Showing posts with label architecture. Show all posts
Showing posts with label architecture. Show all posts

Thursday, July 6, 2023

Twisted


Shooting with a wide angle lens can lead to all kinds of problems. In modern digital cameras, the geometric distortions are usually corrected automatically, but when shooting on film, you get to see your lens's faults recorded for posterity, so to speak, along with the subject of your photograph. Of course, you can correct your scans a little bit if you are so inclined. In this case, too, the ravages of time have contributed to some of the sag.

Tasting notes: Leica R8, 35mm Summicron; Ektar 100, summer.

Monday, June 19, 2023

Geometry


During the early days of the pandemic, before folks started ignoring the lockdown, I found myself drawn to photograph schools and other public spots in my area. The vacant ball fields and campuses were interesting, of course, as subjects in their own right. And they certainly looked different in their stark emptiness. But I also enjoyed being by myself in these open spaces. I never felt compelled to make a body of work with 'pandemic' explicitly in the title the way many artists did. Certainly, the pandemic influenced everyone's approach to making photographs. I guess it just takes me longer to process these things, is all.

Tuesday, September 13, 2022

Triptych Tuesday


There was a funky old home not too far from where we lived that was designed by a well known architect. It had been neglected for years and was what the experts refer to as a 'tear down'. So one cold February morning, we drove out to the property and made photographs for a couple of hours. It was a lot of fun. The walls were notched and angular and gave very specific views of the trees on the multi-acre lot. I still remember the old place nearly 15 years on. Not long after these photos were made, the land was subdivided and is now occupied by several large, expensive, yet somehow very uninspiring homes. I am confident that the vistas are still pretty amazing, though. 

Wednesday, June 29, 2022

Art or Archeology?


I've heard it said that architecture, or let's say the built environment, is one of the main visual manifestations of cultural forces. Seems like a pretty solid argument to me. And I suppose photography is one of the best tools in our quiver to interrogate the built environment in order to explore these cultural forces. The close relationship between culture and the built environment is undoubtedly why so many photographers are drawn to making images of architectural subjects. These cultural forces draw us in like moths to a flame. A critical question, in my view, is whether we approach the work as archeologists or artists.

Monday, February 28, 2022

View From a Damaged House


A number of years ago, some friends of ours lived in a pretty fabulous home designed by a well known local architect and situated on a wooded multi-acre lot just outside of town. The home had not been well cared for or maintained over the years, but the beauty of the place won out over all the leaks and creaks. Once these folks relocated, though, the property was bought up by a local developer. The old place was what they call a tear down, and we knew we had to act quickly, so one cold morning, my wife and I spent a couple of hours photographing there.

Tasting notes: Nikon D200 digital camera.  

Monday, February 21, 2022

The Planes, the Planes


One of the upsides of minimal urban planning is that willy nilly construction is often more photographically interesting than its highly choreographed alternatives. At any rate, I was parking the car when I noticed these planes interacting in an interesting way. The only missing ingredient is some directional light. 

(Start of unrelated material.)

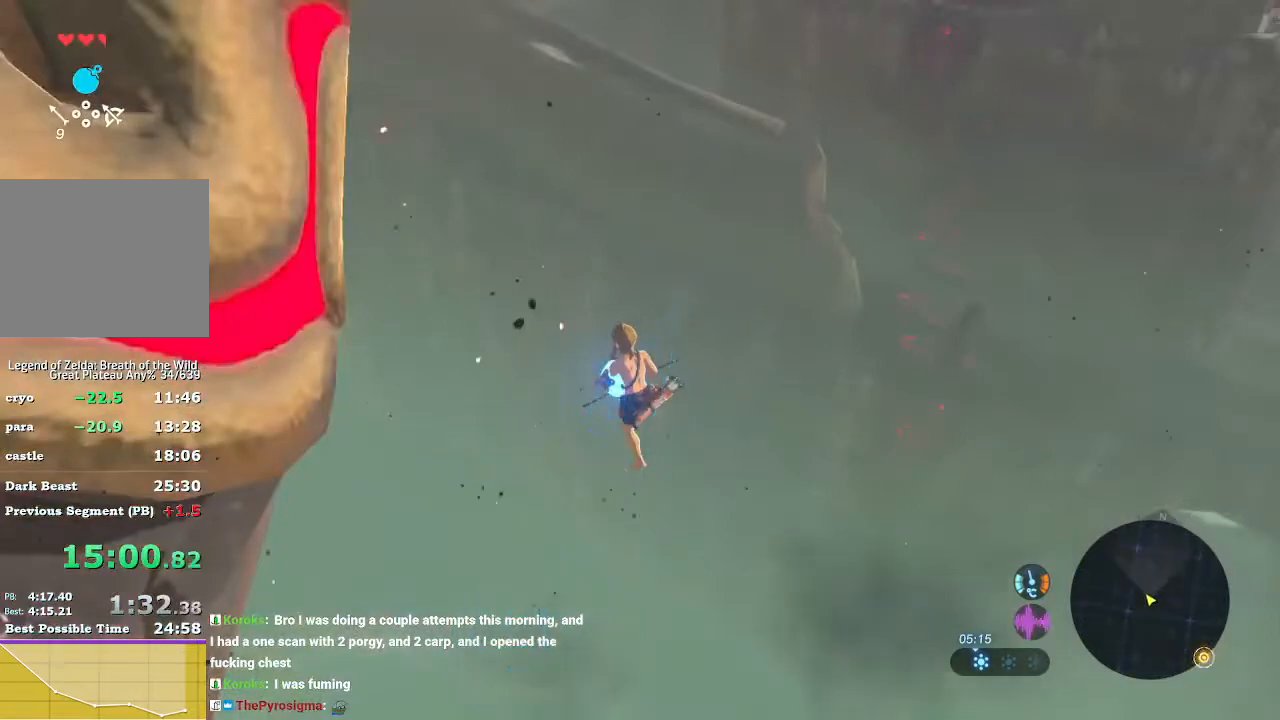
{"dt_ms": 500, "buttons": ["B"], "left_stick": "up-left", "right_stick": "center", "events": []}
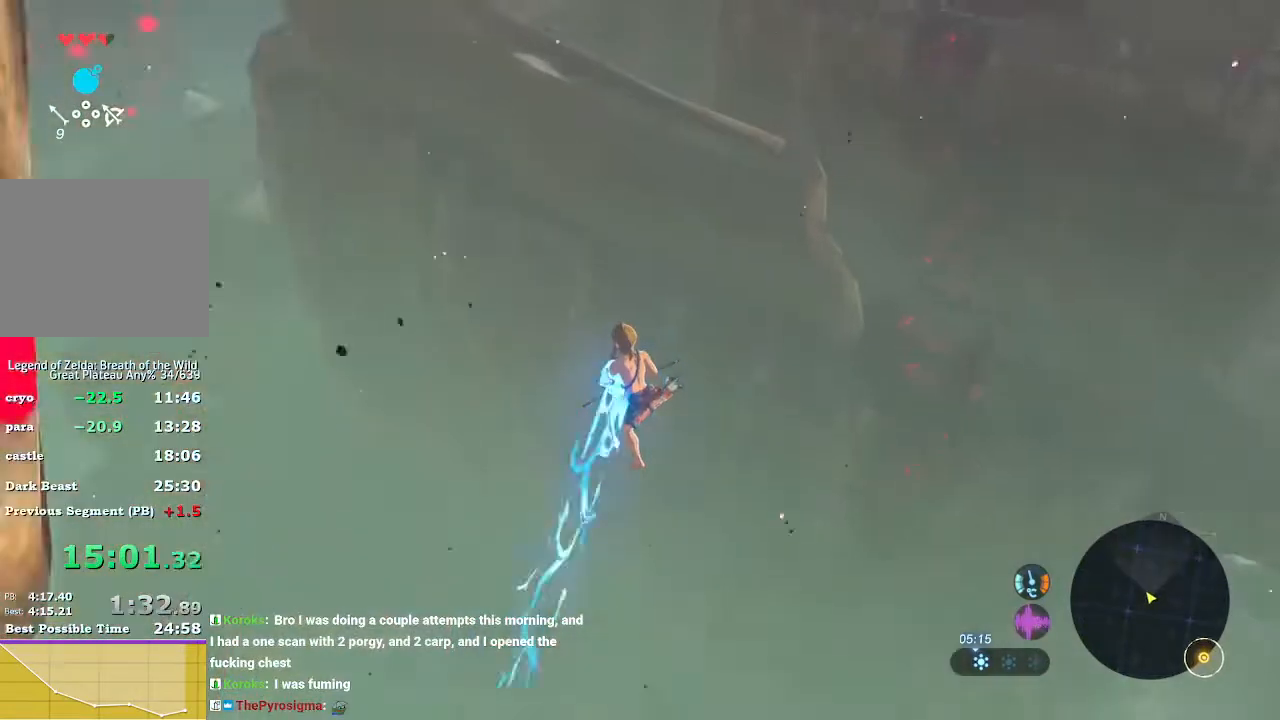
{"dt_ms": 500, "buttons": ["B"], "left_stick": "up-left", "right_stick": "center"}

Tasting notes: Canon digital camera.  

Monday, December 7, 2020

Layers of meaning

A variety of advanced imaging techniques have been developed by scholars to assist in the study of historical palimpsests. It has been possible to decipher important documents, to discover that certain manuscripts had been written over with liturgical texts rather than being burned, and the like.

In a similar vein, sometimes it is just simpler to repurpose an old or ugly building rather than tearing it down. As a result, architectural palimpsests abound in the modern urban landscape. Might photography be a useful tool for artists to begin to understand these elements of their built environment?

If well seen, images of architectural palimpsests can make interesting abstract compositions in their own right. If done really well, perhaps the viewer is also invited to create an accompanying narrative that leads to some new understanding on their part?


Tuesday, October 27, 2020

Hitting the wall...

What is it about certain photographers and walls? The more banal and suburban, or decrepit and entropic the surfaces, the better, it would seem. In the interest of full disclosure, let me state up front that in the past I have spent significant time as a card carrying member of this group, as unflattering as it may be to publicly admit such a thing. I once heard a museum director dismiss this kind of photography as being trivial — a topic only an amateur with no access to interesting subject matter would undertake. Fair enough, I suppose. 



On the other hand, the idea that there is something of formal interest in some of the resulting compositions is defendable, right? Don’t such photographs provide information about the objects in front of the lens, or insights into the mind of the photographer?